Tate Britain's £32m redevelopment is a textbook example of current thinking on gallery and historic building refurbishment
Britain's great national museums and galleries were built in the 19th century as elevated affairs with grand stone staircases leading up to the main entrance. But in the current spate of museum refurbishments and conversions, many public entrances have been shunted below ground level.

London's Tate Britain (formerly the Tate Gallery) was built in 1897 with the grandest flight of stone steps on its frontage to the Thames. It now sports a basement-level side entrance, as does the Tate Modern, which opened last year. Does this represent a new, egalitarian approach to art presentation? Perhaps, but the real reasons are more practical: to comply with the Disability Discrimination Act by providing a ramped public entrance, and to channel visitors directly into gallery space. In the case of Tate Britain, there was also a need to provide an entrance on the main visitor route from Pimlico Tube station.

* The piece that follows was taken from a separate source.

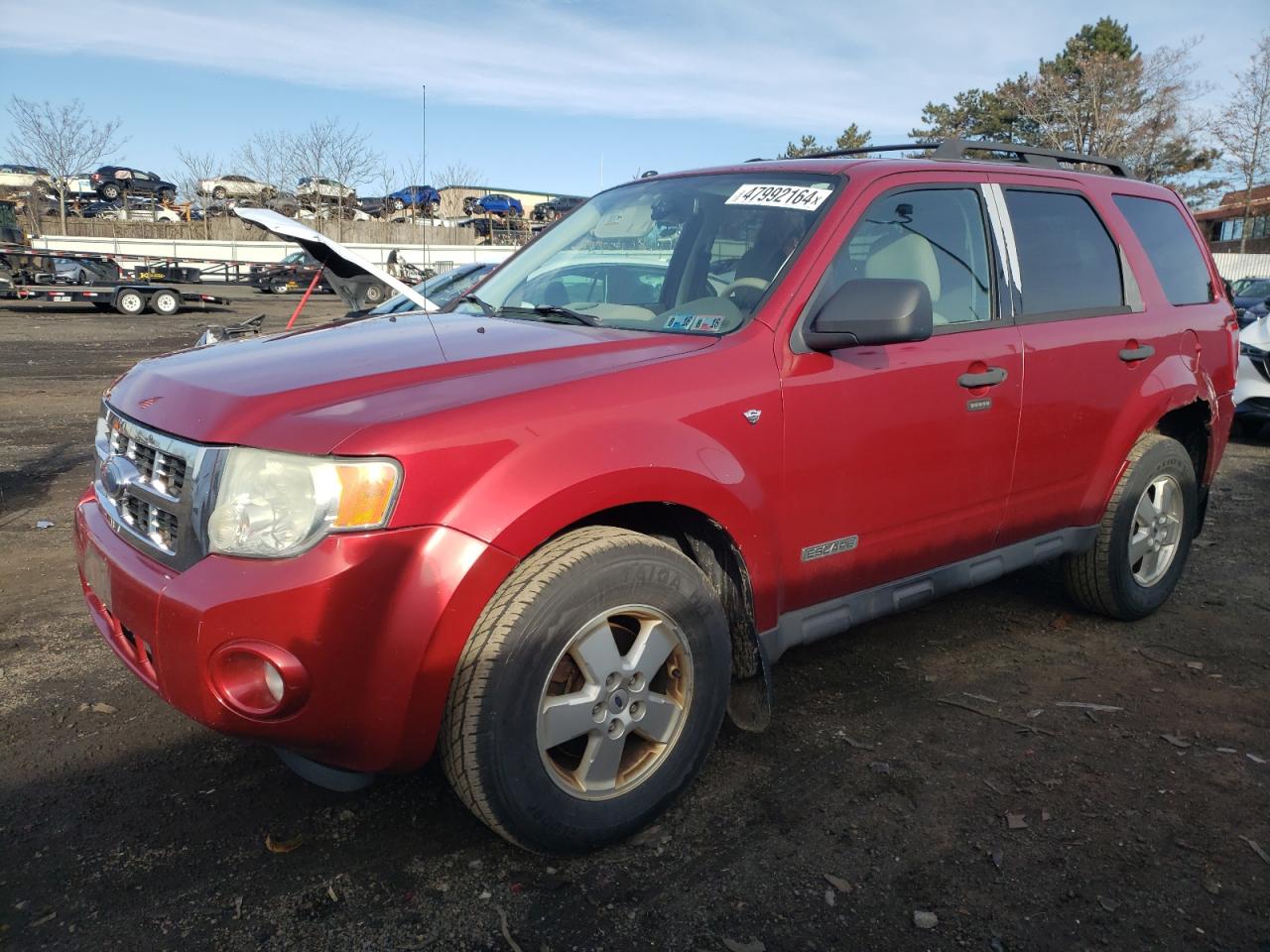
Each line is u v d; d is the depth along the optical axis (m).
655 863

This new low-level entrance forms part of a £32m reordering of the Tate Britain, which opens to the public on 1 November and is claimed to be the gallery's most significant development since it was built. The project conforms perfectly with the current generation of gallery and museum refurbishments. As well as adding a third entrance, it provides 35% more viewing space and public amenities on two floors, including the mandatory shop and toilets, and stitches in state-of-the-art air-conditioning, lighting and power. It provides all this within the listed external envelope of the building, and it has been mainly funded by the National Lottery.

Designed by Allies and Morrison Architects, the new entrance has requisitioned an old arched window in the stone flank wall. In the internal reordering, designed by John Miller & Partners, a large hall of hefty rectangular columns leads into a grand marble staircase below a glass roof. Four new galleries have been created within an old service courtyard, and 10 existing galleries have been rebuilt with stronger floors, new servicing and, in the basement, more headroom.

The architectural styles of both practices follow current approaches to historic building refurbishment – respectful yet contemporary in style. Allies and Morrison's ramp cuts into a new stone plinth and is screened by a 70 m ribbon of grit-blasted frameless glazing. Miller's interventions are in a solid modern style with painstakingly discreet detailing that sits well with the ornate classical building. In the upper galleries, internal and external sun-screen louvres follow the contours of the vaulted glass roofs, and uplighters and tracks for spotlights are tucked above the cornices, dispensing with conspicuous pendant booms for lighting or sunshades.

John Miller, a former professor of architecture at the Royal College of Art, argues that "the design of art galleries is an art form in itself." The new Tate Britain conforms to that principle.